Corporation (Company)
This involves an individual or a group of people incorporating their business into a company structure.  A private company is a common structure for individuals who would like a more formal arrangement with their business structure.  Companies are regulated by the Corporations Act, which provides more protection for the directors and shareholders.  The business owners are generally the directors of the company (meaning that they still get to make the decisions on behalf of the business) and the shareholders can be the business owners or any party wishing to invest money into the business.

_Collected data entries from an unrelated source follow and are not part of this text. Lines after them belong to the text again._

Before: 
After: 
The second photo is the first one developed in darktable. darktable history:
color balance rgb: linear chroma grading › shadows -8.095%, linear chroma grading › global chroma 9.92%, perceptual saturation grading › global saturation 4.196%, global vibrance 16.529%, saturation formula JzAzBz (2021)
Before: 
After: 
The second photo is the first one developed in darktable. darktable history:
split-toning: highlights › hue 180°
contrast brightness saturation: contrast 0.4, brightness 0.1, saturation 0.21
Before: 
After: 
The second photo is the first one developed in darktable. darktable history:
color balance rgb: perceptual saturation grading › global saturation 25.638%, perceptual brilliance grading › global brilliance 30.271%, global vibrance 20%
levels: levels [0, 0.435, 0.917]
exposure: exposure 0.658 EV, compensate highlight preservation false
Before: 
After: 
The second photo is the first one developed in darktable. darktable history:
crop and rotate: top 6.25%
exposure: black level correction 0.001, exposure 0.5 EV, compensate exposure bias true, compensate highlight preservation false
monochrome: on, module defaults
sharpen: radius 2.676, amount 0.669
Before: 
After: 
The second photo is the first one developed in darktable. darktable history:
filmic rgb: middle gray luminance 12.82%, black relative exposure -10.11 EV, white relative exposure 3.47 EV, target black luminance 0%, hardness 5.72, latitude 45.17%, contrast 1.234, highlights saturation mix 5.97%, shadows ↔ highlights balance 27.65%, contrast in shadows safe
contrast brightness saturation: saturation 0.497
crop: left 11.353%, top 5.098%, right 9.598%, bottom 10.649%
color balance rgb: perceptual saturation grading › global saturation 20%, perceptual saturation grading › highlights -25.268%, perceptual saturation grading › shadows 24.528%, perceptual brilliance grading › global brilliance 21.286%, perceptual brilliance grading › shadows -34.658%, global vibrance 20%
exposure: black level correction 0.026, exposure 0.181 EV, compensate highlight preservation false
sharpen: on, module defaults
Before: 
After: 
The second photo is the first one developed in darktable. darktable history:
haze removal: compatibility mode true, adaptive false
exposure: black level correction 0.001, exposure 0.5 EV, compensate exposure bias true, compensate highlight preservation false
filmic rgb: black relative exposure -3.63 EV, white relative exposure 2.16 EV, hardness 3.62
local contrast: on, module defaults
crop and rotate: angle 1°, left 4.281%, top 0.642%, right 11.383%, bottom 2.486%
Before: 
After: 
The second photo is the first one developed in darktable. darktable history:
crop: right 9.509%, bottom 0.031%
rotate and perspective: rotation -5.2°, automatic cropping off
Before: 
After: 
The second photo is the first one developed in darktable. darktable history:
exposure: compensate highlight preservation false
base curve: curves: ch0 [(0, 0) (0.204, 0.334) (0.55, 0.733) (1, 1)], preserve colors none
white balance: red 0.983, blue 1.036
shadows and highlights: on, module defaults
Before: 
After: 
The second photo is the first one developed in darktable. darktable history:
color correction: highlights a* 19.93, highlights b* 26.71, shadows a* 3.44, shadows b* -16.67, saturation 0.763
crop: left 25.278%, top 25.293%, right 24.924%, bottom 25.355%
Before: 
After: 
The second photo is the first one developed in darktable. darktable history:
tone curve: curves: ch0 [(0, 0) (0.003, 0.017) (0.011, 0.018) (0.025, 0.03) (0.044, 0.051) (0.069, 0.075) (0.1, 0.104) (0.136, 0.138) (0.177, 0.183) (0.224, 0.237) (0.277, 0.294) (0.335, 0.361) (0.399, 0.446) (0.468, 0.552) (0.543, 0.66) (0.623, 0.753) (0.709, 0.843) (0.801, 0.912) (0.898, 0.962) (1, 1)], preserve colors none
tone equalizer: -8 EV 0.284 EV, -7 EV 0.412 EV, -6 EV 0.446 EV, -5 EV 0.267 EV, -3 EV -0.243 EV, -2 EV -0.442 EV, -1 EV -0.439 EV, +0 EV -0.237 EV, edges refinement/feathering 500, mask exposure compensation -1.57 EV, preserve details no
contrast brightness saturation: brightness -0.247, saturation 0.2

  1. Advantages – more structured entity designed for a formal business arrangement; limited liability for directors (subject to ASIC and ATO rules); profits can be retained to manage tax liabilities; current maximum tax rate – 30%.
  2. Disadvantages – higher set up costs; more thought required to set the ownership and control dynamics. Note:  When purchasing a trading company, be aware that there may contingent liabilities against the entity (which may be difficult to find).  For example outstanding taxes (can be sourced through the Tax Office) or outstanding law suites (which are more difficult to determine).

Trusts
This involves setting up a trust to conduct business activities.  A trust is made up of: the Trust Deed, the Trustee and the Beneficiary.  The Trust Deed determines the rules of the trust; working outside these rules literally means ‘a breach of trust’.  The Trustees are responsible for knowing the rules of the trust and adhering to them.  The Trustee is typically the business owner, however it is not uncommon to have different trustees including a corporation as the trustee.  The beneficiaries are generally the business owners and/or their family.  There are a number of different trusts including Discretionary, Fixed, Hybrid and Superannuation.  For more information, contact our office or your Accountant.

  1. Advantages – A trust can provide greater asset protection; the ability to divert profits to a certain beneficiary (discretionary) or fixed distributions in the case of a fixed trust.
  2. Disadvantages – set up costs and complexity to ensure unit holdings and authority dynamics are understood.

Other Structures
This includes but not limited to public companies, special purpose companies and Joint Ventures.  These structures require specific advices from your legal and accounting team.  They have specific purposes and are very effective in particular instances.